Fail-open on log encrypt error. The ER_TDE_ENCRYPTION_LOGPAGE_ERORR_AND_OFF_TDE path silently writes plaintext when encryption fails. From a privacy standpoint, fail-closed (refuse to flush, halt the server) might be safer. The current choice prioritizes availability.
TDE for the keyinfo heap itself. The TDE_KEYINFO blob is stored in a CUBRID heap file. That heap file is not TDE-flagged (it would be circular: you need the DEK to decrypt it, but it contains the wrapped DEKs). Confirm by inspection that the keyinfo HFID’s file header has tde_algo == NONE; a defensive assertion would be worthwhile.
tde_print_mk in production builds. This function prints master-key material to stdout.

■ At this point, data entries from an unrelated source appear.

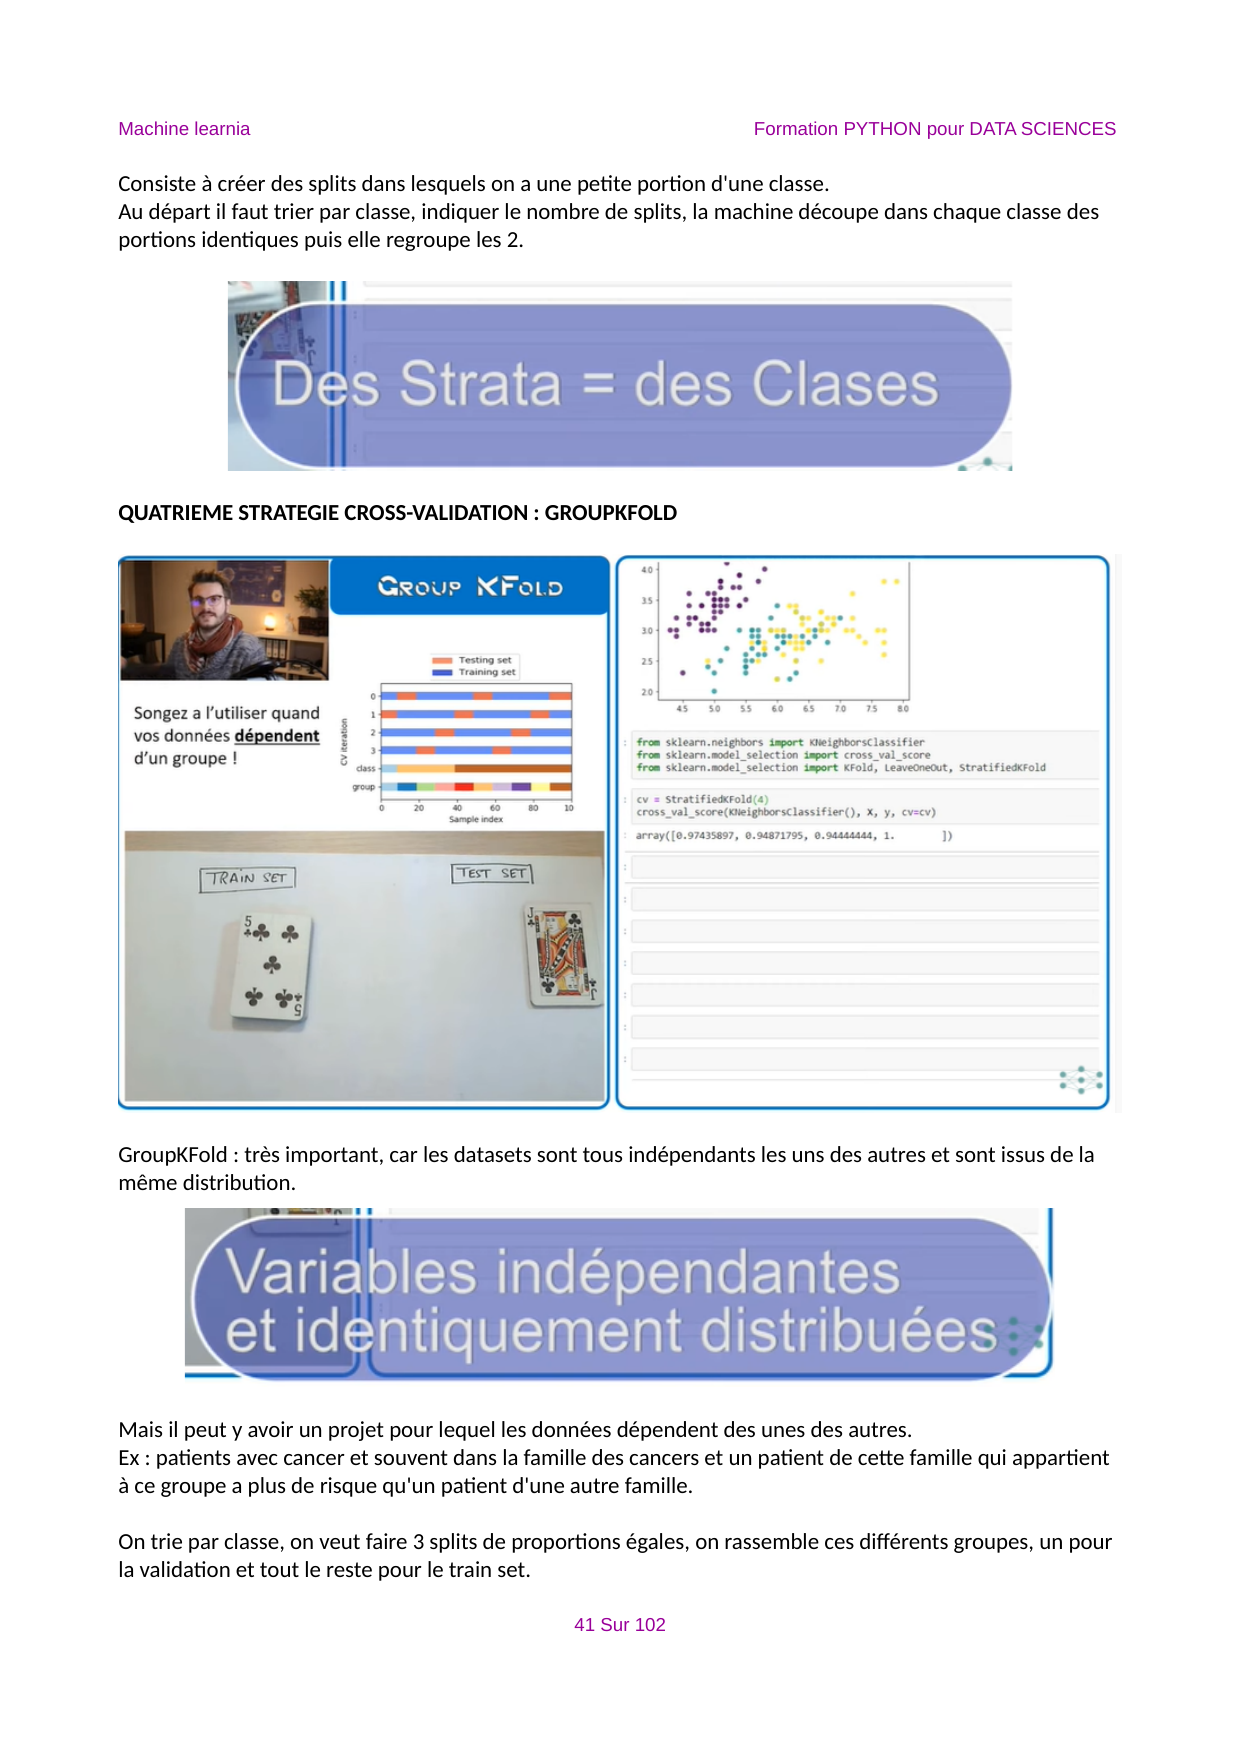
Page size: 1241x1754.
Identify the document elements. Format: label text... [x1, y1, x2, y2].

text Mais il peut y avoir un projet pour lequel les données dépendent des unes des autres. [118, 1415, 1122, 1443]
text GroupKFold : très important, car les datasets sont tous indépendants les uns des autres et sont issus de la même distribution. [118, 1140, 1122, 1196]
text Consiste à créer des splits dans lesquels on a une petite portion d'une classe. [118, 169, 1122, 197]
picture [118, 554, 1122, 1113]
picture [227, 281, 1013, 471]
picture [184, 1208, 1056, 1387]
text Au départ il faut trier par classe, indiquer le nombre de splits, la machine découpe dans chaque classe des portions identiques puis elle regroupe les 2. [118, 197, 1122, 253]
text On trie par classe, on veut faire 3 splits de proportions égales, on rassemble ces différents groupes, un pour la validation et tout le reste pour le train set. [118, 1527, 1122, 1583]
text QUATRIEME STRATEGIE CROSS-VALIDATION : GROUPKFOLD [118, 498, 1122, 526]
text Ex : patients avec cancer et souvent dans la famille des cancers et un patient de cette famille qui appartient à ce groupe a plus de risque qu'un patient d'une autre famille. [118, 1443, 1122, 1499]
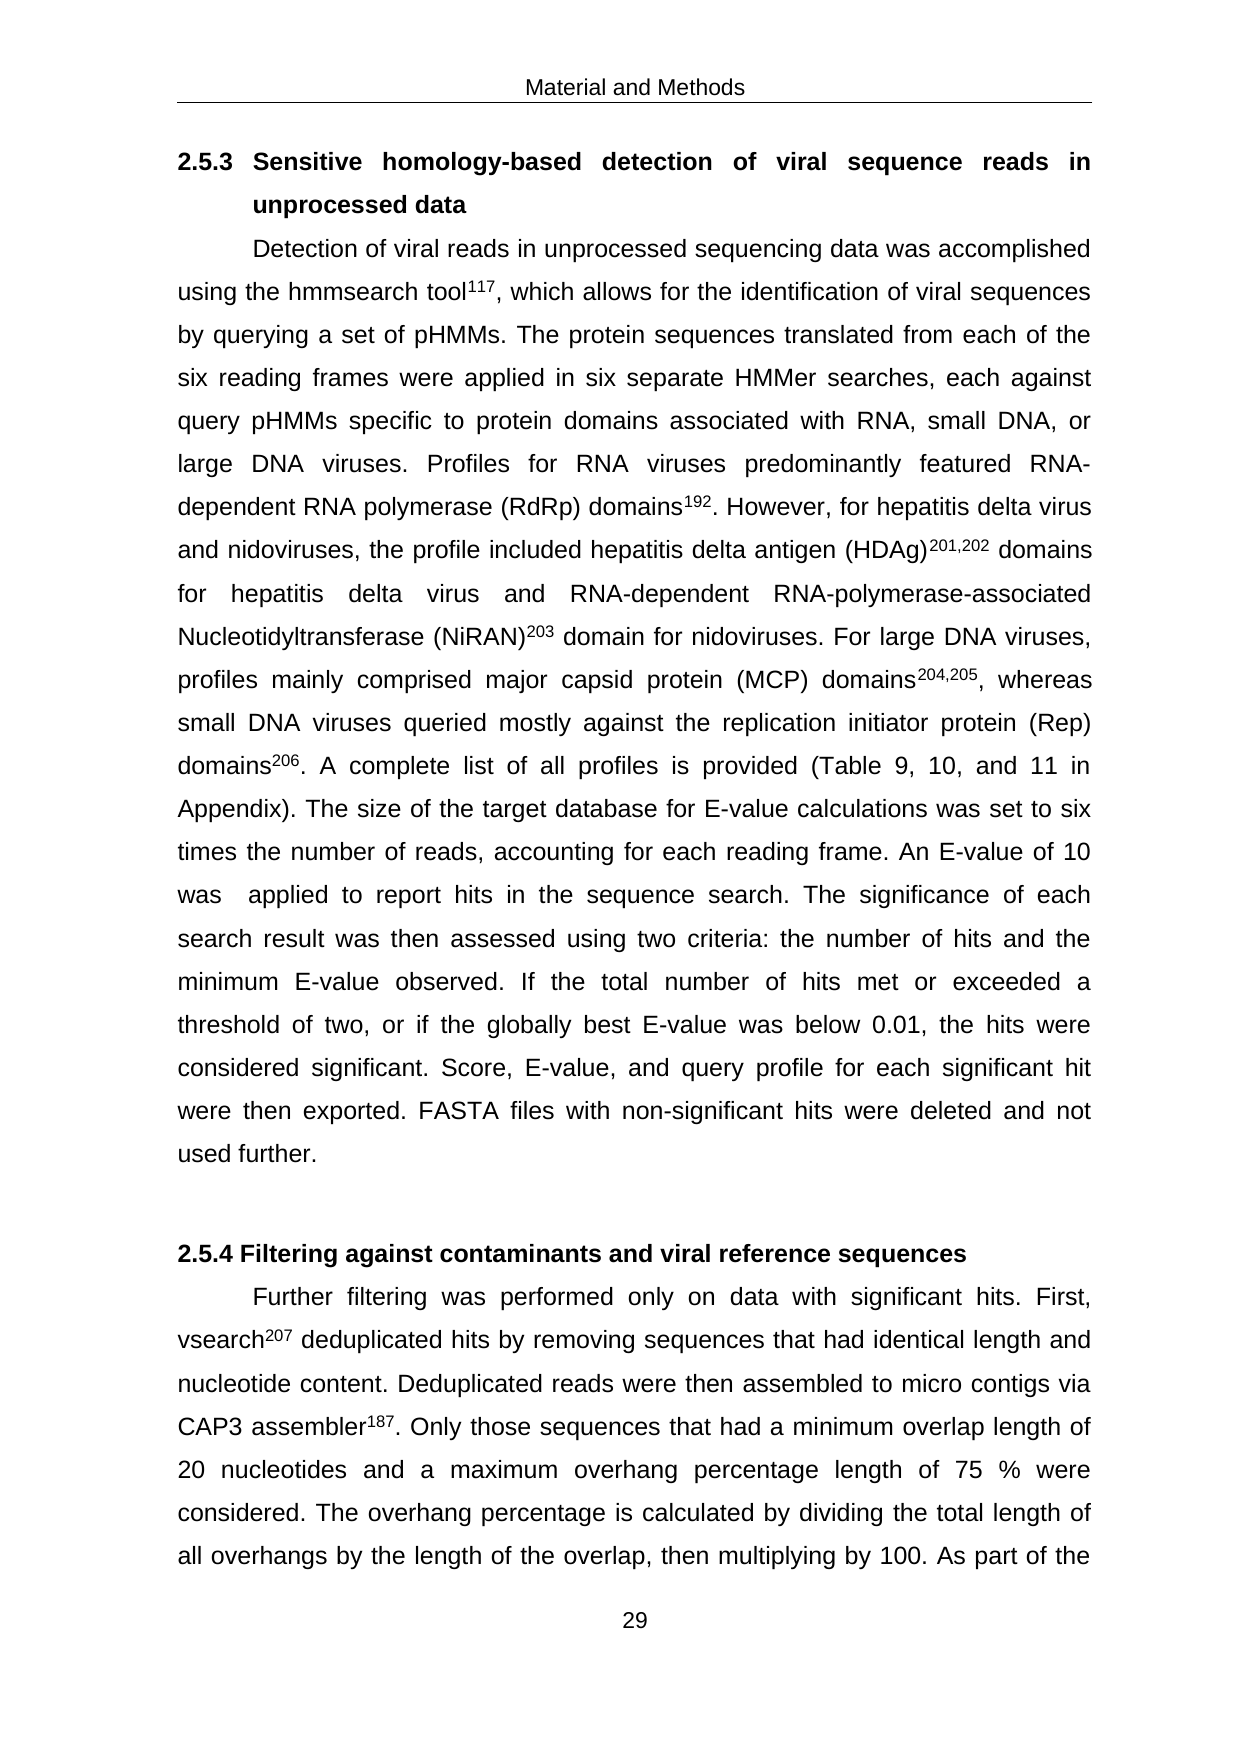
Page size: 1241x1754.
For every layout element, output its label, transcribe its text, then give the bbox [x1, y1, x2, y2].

Exposed for admin debugging (tde_dump_mks with print_value), but worth confirming it is guarded against accidental invocation in non-admin contexts.

Sources

Code paths consulted:

src/storage/tde.h
src/storage/tde.c
src/storage/page_buffer.c — encrypt-on-flush, decrypt-on-read, pflag accessors, recovery hook.
src/storage/file_io.h — FILEIO_PAGE layout, pflag constants, watermark/sanity helpers.
src/storage/file_io.c — only one TDE touchpoint (io_page->prv.tde_nonce = 0; in page-format scrub).
src/storage/file_manager.h, file_manager.c — per-file TDE algorithm; page allocation propagates it.
src/storage/double_write_buffer.cpp — confirmed: no TDE-aware code; DWB is content-agnostic by design.
src/transaction/log_page_buffer.c — log page encrypt/decrypt hooks on flush, read, archive boundary.
src/transaction/log_storage.hpp — LOG_HDRPAGE_FLAG_*, LOG_IS_PAGE_TDE_ENCRYPTED.
src/transaction/log_append.cpp, log_append.hpp — prior-node TDE flag (prior_set_tde_encrypted / prior_is_tde_encrypted).
src/transaction/log_volids.hpp — synthetic volid for the master-key file mount.
src/transaction/boot_sr.c — DB-create and restart entry to the TDE module.
src/executables/util_admin.c, util_cs.c — cubrid tde admin command parsing and dispatch.

Theoretical references:

FIPS 197 (AES standard) — block cipher.
NIST SP 800-38A — modes of operation. CUBRID uses CTR.
KS X 1213 (ARIA) — Korean national cipher; the alternate algorithm offered alongside AES.
Database Internals (Petrov, 2019) — encryption-at-rest discussion in the storage chapters.
Comparative engines: Oracle TDE (per-tablespace DEK + Wallet master), SQL Server TDE (three-level SMK/DMK/DEK hierarchy), MySQL InnoDB TDE (per-tablespace DEK + keyring plugin), PostgreSQL TDE (in development, cluster-wide DEK with optional separate WAL key).